Contact CVRx Contact CVRx

Press Release

BAROSTIM NEO Reduces the Institutional Cost Burden of Heart Failure

Cost-Impact Analysis Of Baroreflex Activation Therapy In Patients With Chronic Heart Failure In The United States

 

Authors: Michael R. Zile, MD, John Schneider, PhD, Shawn Davies, MA, Elizabeth Galle, MPH, Ivana Stojanovic, MA and John Bisognano, MD, PhD.

Background: Chronic heart failure (CHF) affects roughly 5.7 million adults in the United States, accounting for $30.7 billion in medical spending each year. One approved therapy for CHF symptomatic treatment in these patients is baroreflex activation therapy (BAT). BAT is delivered by an implantable device designed to modulate the body’s natural blood flow by sending signals to the brain by an electrode attached to the outside of the carotid artery, which activates the process of balancing the body’s sympathetic and parasympathetic activities to regain homeostasis. The BeAT-HF trial evaluated the safety and effectiveness of BAT, resulting in FDA approval in August 2019.

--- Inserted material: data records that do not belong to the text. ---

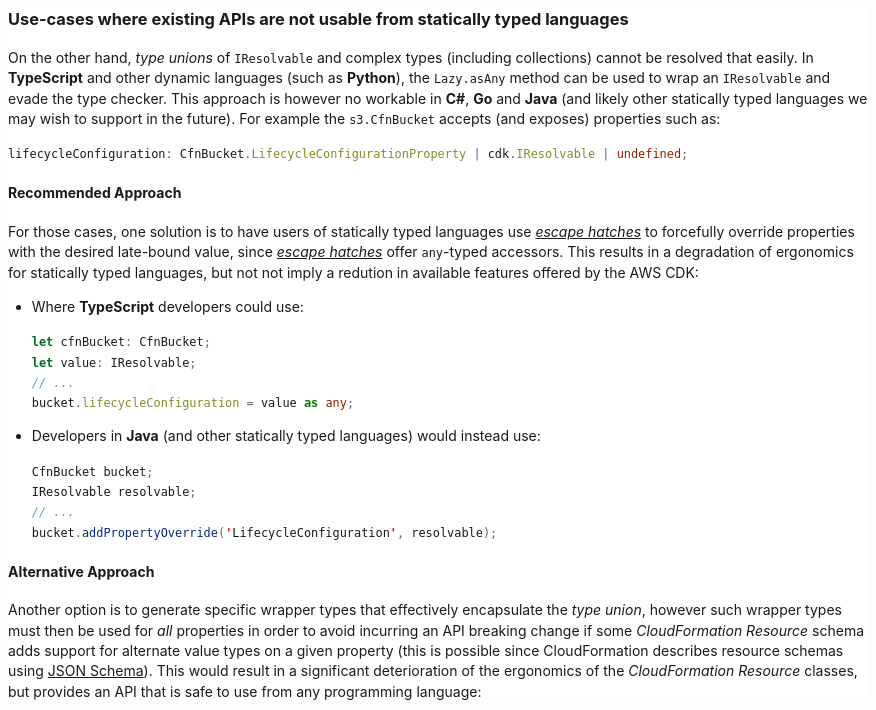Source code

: ### Use-cases where existing APIs are not usable from statically typed languages

On the other hand, _type unions_ of `IResolvable` and complex types (including collections) cannot be resolved that
easily. In **TypeScript** and other dynamic languages (such as **Python**), the `Lazy.asAny` method can be used to wrap
an `IResolvable` and evade the type checker. This approach is however no workable in **C#**, **Go** and **Java** (and
likely other statically typed languages we may wish to support in the future). For example the `s3.CfnBucket` accepts
(and exposes) properties such as:
```ts
lifecycleConfiguration: CfnBucket.LifecycleConfigurationProperty | cdk.IResolvable | undefined;
```

#### Recommended Approach

For those cases, one solution is to have users of statically typed languages use _[escape hatches]_ to forcefully
override properties with the desired late-bound value, since _[escape hatches]_ offer `any`-typed accessors. This
results in a degradation of ergonomics for statically typed languages, but not not imply a redution in available
features offered by the AWS CDK:

- Where **TypeScript** developers could use:
  ```ts
  let cfnBucket: CfnBucket;
  let value: IResolvable;
  // ...
  bucket.lifecycleConfiguration = value as any;
  ```

- Developers in **Java** (and other statically typed languages) would instead use:
  ```java
  CfnBucket bucket;
  IResolvable resolvable;
  // ...
  bucket.addPropertyOverride('LifecycleConfiguration', resolvable);
  ```

#### Alternative Approach

Another option is to generate specific wrapper types that effectively encapsulate the _type union_, however such wrapper
types must then be used for _all_ properties in order to avoid incurring an API breaking change if some _CloudFormation
Resource_ schema adds support for alternate value types on a given property (this is possible since CloudFormation
describes resource schemas using [JSON Schema]). This would result in a significant deterioration of the ergonomics of
the _CloudFormation Resource_ classes, but provides an API that is safe to use from any programming language:


[`aws/aws-cdk#8223`]: https://github.com/aws/aws-cdk/issues/8223
[`aws/jsii#1025`]: https://github.com/aws/jsii/issues/1025
[`aws/jsii#1045`]: https://github.com/aws/jsii/issues/1045
[escape hatches]: https://docs.aws.amazon.com/cdk/latest/guide/cfn_layer.html
[json schema]: https://json-schema.org
[aws cdk v2]: https://github.com/aws/aws-cdk-rfcs/issues/79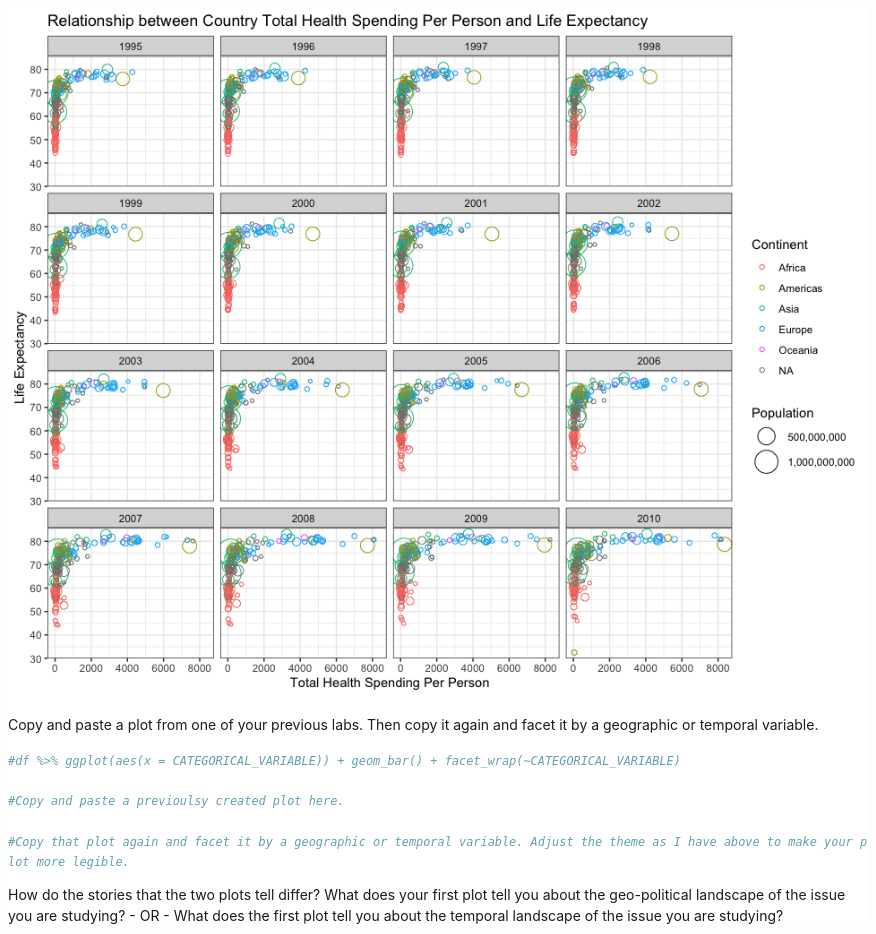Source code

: ![](lab7_files/figure-gfm/unnamed-chunk-6-1.png)

Copy and paste a plot from one of your previous labs. Then copy it again
and facet it by a geographic or temporal
variable.

``` r
#df %>% ggplot(aes(x = CATEGORICAL_VARIABLE)) + geom_bar() + facet_wrap(~CATEGORICAL_VARIABLE)

#Copy and paste a previoulsy created plot here. 

#Copy that plot again and facet it by a geographic or temporal variable. Adjust the theme as I have above to make your plot more legible.  
```

How do the stories that the two plots tell differ? What does your first
plot tell you about the geo-political landscape of the issue you are
studying? - OR - What does the first plot tell you about the temporal
landscape of the issue you are studying?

Objective: The study evaluated the cost of BAT + Optimal Medical Therapy (OMT) compared to OMT alone for CHF patients with reduced ejection fraction and New York Heart Association Class II or III.

Methods: A Cost Impact Model was developed from a U.S. health care payer perspective over a 3-year period, comparing BAT + OMT to OMT alone. The expected costs associated with each group were calculated by utilizing data from BeAT-HF trial and existing literature. Rates of serious BAT related adverse events, cardiovascular (non-HF) hospitalizations, progression to LVAD and heart transplantation, and medication utilization were based on BeAT-HF 6-month results and extrapolated beyond 6-months. HF hospitalization rates throughout the model were extrapolated based on observed baseline to 6-month changes in NT-proBNP levels.

Results: At 6 months, BAT + OMT is $37,726/patient more expensive than OMT alone, reflecting initial BAT device and implantation costs. The treatments have equal predicted costs starting between years 2 and 3. At 3 years, predicted costs are $9,008 lower in the BAT+ OMT arm versus OMT-only arm. This stems from an offset of higher short-term BAT+ OMT arm costs with lower rates of significant CV events, hospitalizations, HF hospitalizations, and resource intensive late-stage procedures (LVADs and heart transplants) as compared to the OMT-only arm.

Conclusion: BAT+OMT starts to become less costly than OMT alone between years 2 and 3 and provides significant savings over time. Results are robust to a variety of sensitivity tests and comparisons to the literature.